Há 21 anos, um querido amigo presenteou-me com Notícia de um Sequestro, de Gabriel García Márquez, colombiano que levou um merecido Nobel em 1982. García Márquez não está entre meus preferidos, na América Espanhola, mas é grande, sabe narrar, é versátil – embora tenha escrito vários livros que, num certo sentido, são o mesmo. Enfim, isso é outra história. Notícia de um Sequestro destoa dos mais conhecidos textos do autor. Primeiro porque não é ficção; segundo, porque o próprio título entrega: é uma reportagem, fundamentada num fato tão verídico quanto terrível – o sequestro de Maruja Pachón e Beatriz Villamizar, duas figuras que realmente existem e que foram sequestradas pelo cartel de Medelín a mando do famosíssimo imperador do tráfico Pablo Escobar.
García Márquez não me surpreendeu. O livro poderia se chamar É Tudo Verdade, porque é exatamente nesse ponto que toda a narração se baseia. Aliás, o que me impressiona em sua forma de narrar é a velocidade que imprime aos períodos, ao fraseado, sem torná-los descartáveis. Ao que me parece – e talvez seja isso reflexo do olhar de escritor – é que tudo na frase é essencial. Nada pode ser retirado, sob pena de trazer prejuízo ao significado, mesmo que tal prejuízo seja pífio. Mesmo sabendo ser García Marquez um jornalista, sua ficção mantém-se meu interesse. Sua querida Macondo e suas personas fazem parte de meu imaginário – e do imaginário de tantos outros leitores de minha geração.

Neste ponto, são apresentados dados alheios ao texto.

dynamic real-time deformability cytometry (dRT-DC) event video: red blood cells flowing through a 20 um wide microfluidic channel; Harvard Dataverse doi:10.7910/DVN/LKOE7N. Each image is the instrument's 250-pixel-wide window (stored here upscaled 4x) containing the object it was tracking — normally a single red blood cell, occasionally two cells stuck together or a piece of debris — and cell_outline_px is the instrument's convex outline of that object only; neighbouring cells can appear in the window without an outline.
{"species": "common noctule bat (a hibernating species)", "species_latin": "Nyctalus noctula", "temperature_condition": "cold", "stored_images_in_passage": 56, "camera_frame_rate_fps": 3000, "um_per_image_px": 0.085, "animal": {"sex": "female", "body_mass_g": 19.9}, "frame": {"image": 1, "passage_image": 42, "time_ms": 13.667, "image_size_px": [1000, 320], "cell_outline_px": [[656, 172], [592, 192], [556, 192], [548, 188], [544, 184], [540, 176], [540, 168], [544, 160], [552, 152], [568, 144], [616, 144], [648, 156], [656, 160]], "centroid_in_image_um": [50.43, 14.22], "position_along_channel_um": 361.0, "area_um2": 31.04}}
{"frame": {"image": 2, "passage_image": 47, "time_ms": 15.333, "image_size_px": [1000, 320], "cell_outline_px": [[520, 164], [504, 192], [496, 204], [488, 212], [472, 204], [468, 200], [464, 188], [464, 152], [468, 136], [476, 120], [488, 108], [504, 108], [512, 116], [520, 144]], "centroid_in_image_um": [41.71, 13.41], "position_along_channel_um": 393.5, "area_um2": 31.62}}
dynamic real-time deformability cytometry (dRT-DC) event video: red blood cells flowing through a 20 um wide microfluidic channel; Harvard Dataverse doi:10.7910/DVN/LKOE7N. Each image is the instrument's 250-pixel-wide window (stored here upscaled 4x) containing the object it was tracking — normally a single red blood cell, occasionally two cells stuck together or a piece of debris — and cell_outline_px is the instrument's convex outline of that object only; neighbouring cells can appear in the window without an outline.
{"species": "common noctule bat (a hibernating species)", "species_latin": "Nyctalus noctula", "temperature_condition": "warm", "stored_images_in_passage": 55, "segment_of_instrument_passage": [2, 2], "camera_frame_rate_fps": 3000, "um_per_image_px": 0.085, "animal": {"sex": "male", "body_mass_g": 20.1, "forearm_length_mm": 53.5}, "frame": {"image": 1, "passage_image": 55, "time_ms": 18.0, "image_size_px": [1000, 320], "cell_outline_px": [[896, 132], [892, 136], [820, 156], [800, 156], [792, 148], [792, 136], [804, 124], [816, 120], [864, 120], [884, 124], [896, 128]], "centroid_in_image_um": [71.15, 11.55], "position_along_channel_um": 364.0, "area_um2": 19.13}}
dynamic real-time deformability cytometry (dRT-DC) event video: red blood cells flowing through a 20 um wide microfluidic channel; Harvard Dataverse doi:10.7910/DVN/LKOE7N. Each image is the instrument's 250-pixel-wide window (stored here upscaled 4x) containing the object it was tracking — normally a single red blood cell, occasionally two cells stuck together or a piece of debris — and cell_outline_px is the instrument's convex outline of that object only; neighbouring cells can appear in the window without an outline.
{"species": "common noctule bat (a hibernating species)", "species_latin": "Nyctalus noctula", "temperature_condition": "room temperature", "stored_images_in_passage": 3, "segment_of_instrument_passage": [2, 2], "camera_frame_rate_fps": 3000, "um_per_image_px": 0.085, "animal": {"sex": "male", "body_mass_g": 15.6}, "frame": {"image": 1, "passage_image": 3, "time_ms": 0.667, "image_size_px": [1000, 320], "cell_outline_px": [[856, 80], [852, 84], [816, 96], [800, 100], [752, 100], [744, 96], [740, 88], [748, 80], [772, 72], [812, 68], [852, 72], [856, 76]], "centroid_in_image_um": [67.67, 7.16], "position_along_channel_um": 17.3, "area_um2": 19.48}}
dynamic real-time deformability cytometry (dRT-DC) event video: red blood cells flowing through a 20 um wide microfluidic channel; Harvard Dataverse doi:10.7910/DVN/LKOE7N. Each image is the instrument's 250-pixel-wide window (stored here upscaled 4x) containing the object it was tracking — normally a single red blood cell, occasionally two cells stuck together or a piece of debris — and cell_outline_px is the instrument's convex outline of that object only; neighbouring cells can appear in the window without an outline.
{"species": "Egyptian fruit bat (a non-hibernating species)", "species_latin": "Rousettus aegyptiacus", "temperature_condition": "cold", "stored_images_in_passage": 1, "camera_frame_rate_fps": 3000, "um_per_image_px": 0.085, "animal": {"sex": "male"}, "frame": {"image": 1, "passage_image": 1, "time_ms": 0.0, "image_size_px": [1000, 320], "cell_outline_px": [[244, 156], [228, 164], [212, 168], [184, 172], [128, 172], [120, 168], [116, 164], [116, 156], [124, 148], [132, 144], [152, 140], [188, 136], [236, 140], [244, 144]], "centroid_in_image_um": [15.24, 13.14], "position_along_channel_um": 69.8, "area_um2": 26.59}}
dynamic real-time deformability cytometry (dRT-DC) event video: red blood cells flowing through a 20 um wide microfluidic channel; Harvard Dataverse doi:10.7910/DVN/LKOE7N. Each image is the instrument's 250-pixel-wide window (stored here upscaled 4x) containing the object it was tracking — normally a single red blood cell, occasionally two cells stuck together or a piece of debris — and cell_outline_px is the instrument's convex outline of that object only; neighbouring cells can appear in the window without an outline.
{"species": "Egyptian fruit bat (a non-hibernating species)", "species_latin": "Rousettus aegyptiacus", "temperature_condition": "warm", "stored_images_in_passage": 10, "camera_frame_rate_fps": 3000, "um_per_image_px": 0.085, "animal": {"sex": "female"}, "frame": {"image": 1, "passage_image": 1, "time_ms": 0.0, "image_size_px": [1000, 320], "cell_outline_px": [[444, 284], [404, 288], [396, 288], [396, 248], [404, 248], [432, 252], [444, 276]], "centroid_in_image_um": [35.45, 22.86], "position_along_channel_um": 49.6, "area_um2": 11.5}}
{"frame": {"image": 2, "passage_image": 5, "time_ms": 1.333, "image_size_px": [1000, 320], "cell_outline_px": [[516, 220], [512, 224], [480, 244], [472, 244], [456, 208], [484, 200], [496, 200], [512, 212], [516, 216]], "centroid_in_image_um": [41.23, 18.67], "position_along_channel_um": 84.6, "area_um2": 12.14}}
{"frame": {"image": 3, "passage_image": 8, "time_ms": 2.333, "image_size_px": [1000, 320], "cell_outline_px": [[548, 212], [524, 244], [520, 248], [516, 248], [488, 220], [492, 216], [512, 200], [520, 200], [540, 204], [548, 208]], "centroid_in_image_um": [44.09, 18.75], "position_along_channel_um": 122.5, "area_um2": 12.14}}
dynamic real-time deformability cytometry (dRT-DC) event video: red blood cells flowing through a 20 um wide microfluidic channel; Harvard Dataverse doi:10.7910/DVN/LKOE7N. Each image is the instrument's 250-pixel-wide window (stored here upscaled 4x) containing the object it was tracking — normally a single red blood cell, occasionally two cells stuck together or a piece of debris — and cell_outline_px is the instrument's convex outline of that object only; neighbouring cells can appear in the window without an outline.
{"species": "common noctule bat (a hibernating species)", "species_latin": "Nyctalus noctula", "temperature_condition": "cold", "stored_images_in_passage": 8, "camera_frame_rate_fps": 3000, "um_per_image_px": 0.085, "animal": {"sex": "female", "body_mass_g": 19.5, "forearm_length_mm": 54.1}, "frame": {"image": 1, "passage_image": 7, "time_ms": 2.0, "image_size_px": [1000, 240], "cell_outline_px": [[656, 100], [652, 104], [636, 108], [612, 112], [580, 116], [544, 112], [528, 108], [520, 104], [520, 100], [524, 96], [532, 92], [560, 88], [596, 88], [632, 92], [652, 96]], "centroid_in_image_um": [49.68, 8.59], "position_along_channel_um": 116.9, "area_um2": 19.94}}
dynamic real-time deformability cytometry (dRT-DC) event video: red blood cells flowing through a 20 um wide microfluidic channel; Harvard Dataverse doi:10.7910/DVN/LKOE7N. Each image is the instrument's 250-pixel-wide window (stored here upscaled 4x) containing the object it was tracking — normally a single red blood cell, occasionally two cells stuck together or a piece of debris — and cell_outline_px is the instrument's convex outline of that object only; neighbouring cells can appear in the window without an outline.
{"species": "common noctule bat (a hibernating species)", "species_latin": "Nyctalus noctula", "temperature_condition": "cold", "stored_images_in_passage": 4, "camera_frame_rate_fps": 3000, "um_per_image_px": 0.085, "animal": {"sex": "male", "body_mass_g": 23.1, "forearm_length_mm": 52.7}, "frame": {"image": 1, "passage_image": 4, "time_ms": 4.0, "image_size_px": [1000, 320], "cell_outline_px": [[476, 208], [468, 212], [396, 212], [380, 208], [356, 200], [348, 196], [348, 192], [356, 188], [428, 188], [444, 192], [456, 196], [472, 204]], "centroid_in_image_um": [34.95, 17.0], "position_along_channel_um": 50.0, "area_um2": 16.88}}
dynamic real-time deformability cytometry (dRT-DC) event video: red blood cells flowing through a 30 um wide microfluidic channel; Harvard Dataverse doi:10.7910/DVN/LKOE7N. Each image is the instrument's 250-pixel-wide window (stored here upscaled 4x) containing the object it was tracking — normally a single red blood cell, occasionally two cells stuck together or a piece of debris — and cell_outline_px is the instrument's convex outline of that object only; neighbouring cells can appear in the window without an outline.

Eis a questão: poucos são os leitores fora da Colômbia que (re)conhecem, de fato, como funciona a política do país. Não há problemas quanto a isso. García Márquez faz aquilo que os grandes escritores – e somente eles! – conseguem realizar: transformar a questão doméstica numa trama universal. Se você tinha dúvidas sobre a afirmação de Tolstoi quanto a essa questão, pode esquecer. García Márquez confirma a ideia: Colômbia, nesse caso, pode ser qualquer sociedade oprimida pela política e pela bandidagem.
O mínimo que se espera de um bom jornalista é que ele saiba escrever. Depois, que seja capaz de detalhar sem ser prolixo, escrevendo com precisão. Por último, que seja verossímil. Não, não se engane: a verossimilhança não é uma consequência do jornalismo. Enfim, Maruja Pachón não foi a primeira vítima do Cartel de Medellín que, carregado de destemor e de capacidade estratégica, sequestrou outras tantas vítimas. O autor nos traz informações sobre todas elas, expondo a situação de forma ao leitor imaginar-se no cenário (seja no cativeiro, seja fora dele). É uma aula de jornalismo e de como se deve fazê-lo. A propósito: Pablo Escobar, cujas imagem e biografia têm alimentado, atualmente, o cinema e as revistas, não é personagem central – mas tem seu lugar na narrativa. Inclusive num papel tão irônico quanto contundente: um crítico do sistema governamental colombiano.
A motivação do sequestro foi a Lei de Extradição, assinada pelo presidente colombiano Turbay Ayala, que permitia a extradição de narcotraficantes. Escobar utilizou os sequestros para exigir a revogação dessa lei, que durou de 1984 a 1991. Enquanto a lei não era anulada, várias negociações entre políticos e traficantes foram realizadas. García Márquez mostra esse delicado processo de forma contundente e analisa-o historicamente, informando o leitor sobre uma realidade que, não sendo a brasileira, por exemplo, é um tanto desconhecida. Vale a leitura.